Let's look at Inverse Functions. [SOUND] For example, let's find the inverse of

this 1 to 1 funtion f and then, we'll state it's domain and range.

The first thing we do, when we're finding an inverse of a function is, in the

definition of that function, we replace f(x) by y.

In other words, we have y = x + 3 / x - 4.

And then, we interchange the rules of x and y.

In other words, wherever we see a y we put an x and wherever we see an x we put

a y, which gives us x is equal to y plus 3 divided by y-4.

And now we want to manipulate this equation in order to solve for y.

When we do that and solve for y, y will be equal to f inverse of f.

And we know we're going to be able to do that, because we're given that F is 1 to

1, and therefore the inverse will exist. So let's begin by multiplying both sides

of the equation by this denominator here, the Y minus 4,

which gives us X times Y minus 4 is = y + 3.

And now, let's distribute this x to both of these 2 terms,

which gives us, x * y - 4 x = y + 3. Now remember, we want to solve for y.

So let's bring all the terms with y in them to one side and everything else to

the other. And this will give us that x*y-y=3+4x.

And now on the left hand side we can factor out a y.

And if we divide both sides of the equation by this x-1 we will have solved

for y, so y = 3 + 4x / x-1.

And this is f inverse, so f inverse of x = 3 + 4x /x - 1.

So here is our inverse, however, we also are asked to find it's domain and range.

So let's start with the domain. Looking here at f inverse, the only issue

would be if x were equal to 1, because then we'd be dividing by 0.

So we need to exclude this value. That is the domain of f inverse, written

in interval notation is equal to negative infinity up to 1 open parenthesis,

because we want to exclude 1, union again open parenthesis at 1, cause

we want to exclude it, up to infinity.

All right, what about the range, though? Now this is where we can use the fact,

that the range of the inverse, is the domain of the original function.

That is, this is equal to the domain of f.

But what is this domain? Looking back up here at our original function, the only

issue would be, if X were equal to 4, because then we'd be dividing by 0.

That is we need to exclude this value in the domain of F.

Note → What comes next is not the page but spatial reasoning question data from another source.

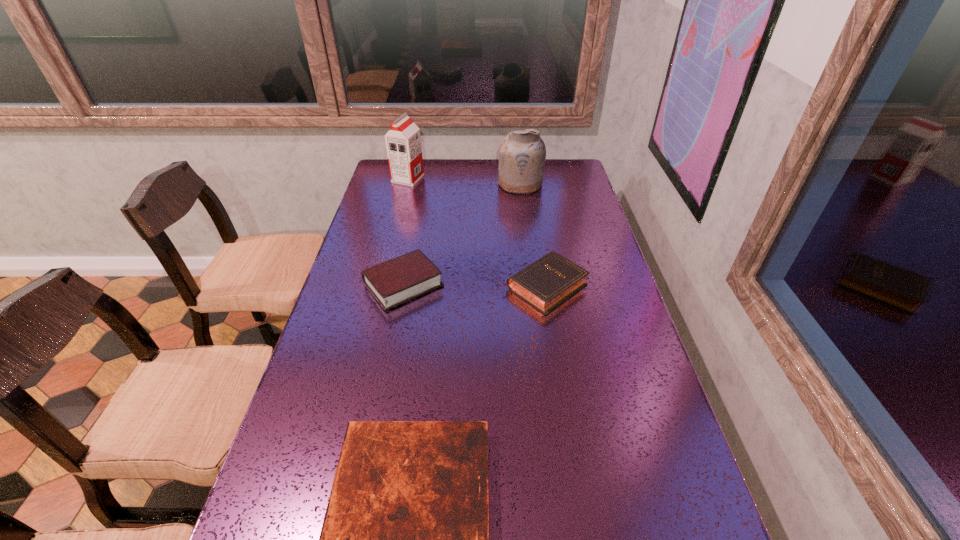
Identify the location of object that is at the right edge. (545, 284).

Where is `object present at the far left corner`? Image resolution: width=960 pixels, height=540 pixels. object present at the far left corner is located at coordinates (403, 141).

The height and width of the screenshot is (540, 960). In the image, there is a desktop. What are the coordinates of `vacant space at the left edge` in the screenshot? It's located at (353, 342).

The height and width of the screenshot is (540, 960). I want to click on free space at the right edge of the desktop, so click(582, 253).

Locate an element on the screen. vacant space at the far right corner is located at coordinates (576, 186).

Identify the location of vacant area that lies between the soya milk and the rightmost Bible. This screenshot has height=540, width=960. (476, 233).

Image resolution: width=960 pixels, height=540 pixels. I want to click on vacant space in between the soya milk and the pottery, so click(465, 181).

At what (x,y) coordinates should I click in order to perform the action: click on free spot between the rightmost Bible and the pottery. Please return your answer as a coordinate pair (x, y). The height and width of the screenshot is (540, 960). Looking at the image, I should click on (533, 235).

This screenshot has height=540, width=960. In order to click on free spot between the soya milk and the rightmost Bible in this screenshot , I will do click(x=476, y=233).

Select which object is the fourth closest to the soya milk. Please provide its 2D coordinates. Your answer should be formatted as a tuple, i.e. [(x, y)], where the tuple contains the x and y coordinates of a point satisfying the conditions above.

[(405, 539)]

That is the domain of F, written in interval notation.

It's the interval from negative infinity up to 4, open parentheses, because we

want to exclude 4. Union, open parentheses again at 4,

because we want to exclude 4, up to infinity.

Which is also the range of the inverse. That is this is equal to negative

infinity up to 4, union 4 to infinity. Now this is very useful to be able to

look at the domain of the original function to determine the range of the

inverse, and this is how we work with inverse functions.